7. What challenges have you faced as a woman in leadership, and how did you overcome them?

Throughout my journey, I’ve often been one of the few women in senior rooms. Earning credibility required consistency, resilience, and the courage to stay true to my leadership style. I overcame challenges by delivering results, but also by embracing my identity rather than trying to mimic traditional leadership models. Being a mother of two, leading across continents, and managing high‑stakes transformations taught me that women don’t succeed by doing more; we succeed by doing what matters most, with clarity and intention.

8. Why is empowering women in the retail and consumer goods industry so important to you?

Empowering women is deeply personal to me. I made a promise to myself [and to my mother] that I would always advocate for women’s advancement. During my Baltics tenure, I served on the DE&I Global Board of JDE Peet’s, and previously, I’ve been a founding member of LEAD Network Turkey. Because inclusion is not just something I believe in, it’s something I act on. The industry needs more women in decision‑making roles. Gender‑diverse teams outperform, innovate better, and build more relevant consumer solutions.

9. What role do mentorship and networks like LEAD Network play in advancing women’s careers?

Mentorship and professional networks give women what is often missing: visibility, confidence, sponsorship, and community. Networks like LEAD create safe spaces for women to grow, access role models, and unlock opportunities. My involvement helped me support women across Europe, Turkey, and Africa, and reminded me how powerful it is when women lift each other up.

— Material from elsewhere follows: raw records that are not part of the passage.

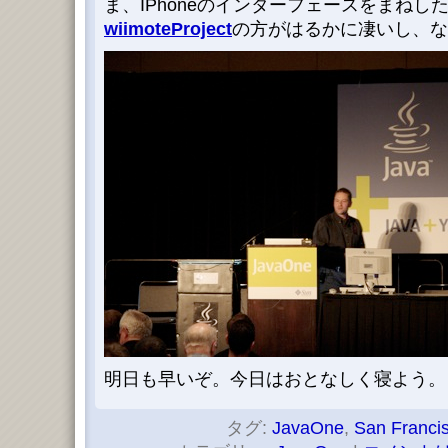
ま、IPhoneのインターフェースをまね
wiimoteProject
の方がはるかに凄いし、な
明日も早いぞ。今日はおとなしく寝よう。
タグ:
JavaOne
,
San Franci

10. What skills should young women focus on if they want to build global careers?

Three things matter the most:

  • Influence without Authority: Global roles require aligning diverse stakeholders and leading with clarity.       
  • Cultural Agility: The ability to adapt, listen, and understand context.
  • Courage: To take risks, relocate, change roles, and stretch beyond comfort zones.

Curiosity, humility, and continuous learning are also essential. My own global career was built on saying “yes” to the unfamiliar and trusting that I would grow into the challenge.

11. How do you stay motivated and resilient in a demanding leadership role?

I stay motivated by focusing on impact: building high‑performing teams, unlocking business growth, and achieving meaningful milestones. Seeing my teams win motivates me more than anything. Resilience comes from purpose and perspective. I also actively seek feedback, embrace challenges as opportunities, and stay anchored in the belief that possibilities grow when we remain open, humble, and curious.

12. What advice would you give women who aspire to leadership positions in global companies?

Be bold. Don’t wait to feel ready. Trust your instincts and step into opportunities even when they scare you. Speak up in the rooms where decisions are made. Lead with authenticity, not imitation. Build networks that empower you and empower others in return. And above all, lift other women as you rise. Leadership is not just about reaching the top; it’s about widening the path for those who follow.